◆ Reading passage
— Begin —

A Practical Solution to (Almost) All Your Money Problems


"Go out in the world and work like money doesn't matter, sing as if no one is listening, love as if you have never been hurt, and dance as if no one is watching." – Victor Hugo.


Our Financial Discontent.

For most of my life, I have had money problems. In fact, I have always lived with a deep sense of personal discontent concerning my use of money. This discontent (or unease) concerning my finances came from two areas:


First, I have always been discontent with the amount of money that I was spending. Ever since graduating college in 1996, I have lived paycheck-to-paycheck… never able to get ahead. Despite ever-increasing paychecks, I was never able to build up any substantial savings. My credit card bill seemed to mimic my pay stub. The money came in. The money went out. And as I entered my 30′s, this inability to build savings could no longer be blamed on an entry-level income, it had to be blamed on me.


Second, I have always been discontent with where my money was being spent. I consider myself spiritual… one who cares about the invisible qualities of life more than the visible. Unfortunately, my bank account never aligned with my stated beliefs. Nearly every spiritual leader of every major religion preaches generosity, contentment, and care for the disadvantaged in society. Yet, my financial gifts to those in need were few and far between. I had a desire to help the poor, care for the orphan, and comfort the widow, but I could never get behind those intentions with my finances. It concerned me on a deep, spiritual level.


And in both regards, a solution was seemingly unavailable. That was, until Memorial Day 2008, when my neighbor introduced me to minimalism and intentionally living with less. As a result of our short conversation, the solution to my financial discontent became surprisingly clear. It was simple and practical. It was "Buy Less."


Our Solution: Buy Less.

— End —

◆ Provided records

— Begin —

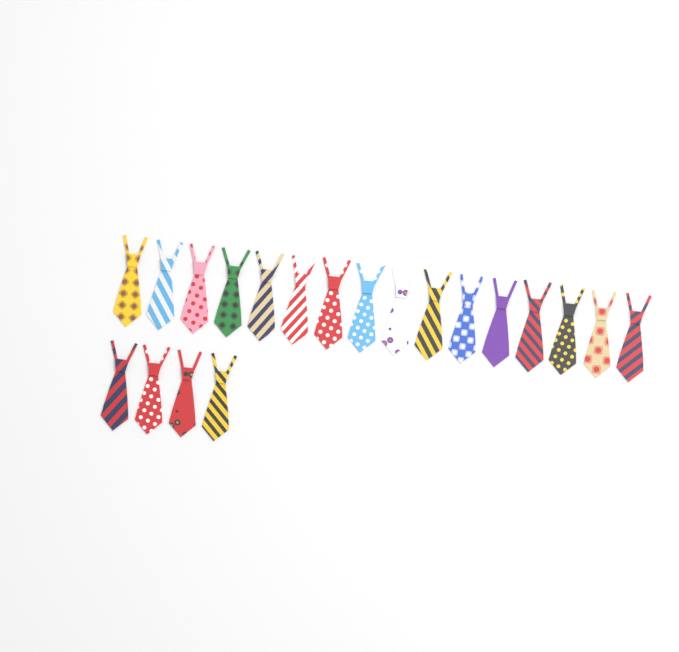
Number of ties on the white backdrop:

— End —
— Begin —

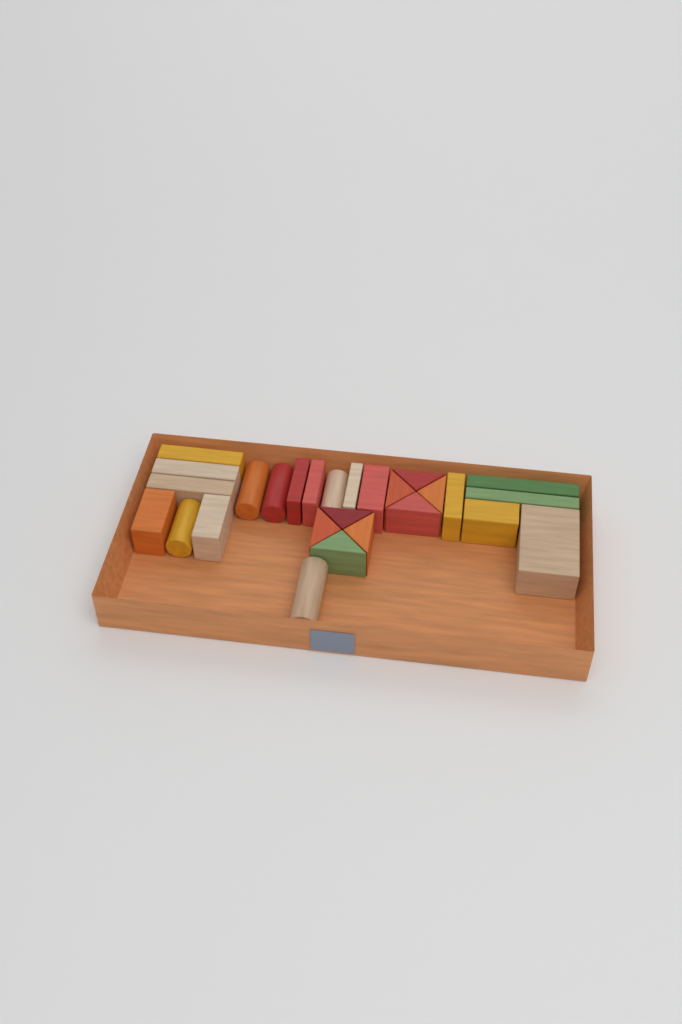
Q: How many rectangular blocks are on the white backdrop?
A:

— End —

◆ Work to complete
1. In the essay on money problems, quote the passage from "For most of" up to and including "blamed on me.".
2. Translate this sentence from the essay on money problems into Spanish: "Despite ever-increasing paychecks, I was never able to build up any substantial savings."

◆ Outputs
1.
For most of my life, I have had money problems. In fact, I have always lived with a deep sense of personal discontent concerning my use of money. This discontent (or unease) concerning my finances came from two areas:


First, I have always been discontent with the amount of money that I was spending. Ever since graduating college in 1996, I have lived paycheck-to-paycheck… never able to get ahead. Despite ever-increasing paychecks, I was never able to build up any substantial savings. My credit card bill seemed to mimic my pay stub. The money came in. The money went out. And as I entered my 30′s, this inability to build savings could no longer be blamed on an entry-level income, it had to be blamed on me.

2. A pesar de que mis sueldos aumentaban cada vez más, nunca pude acumular ahorros considerables.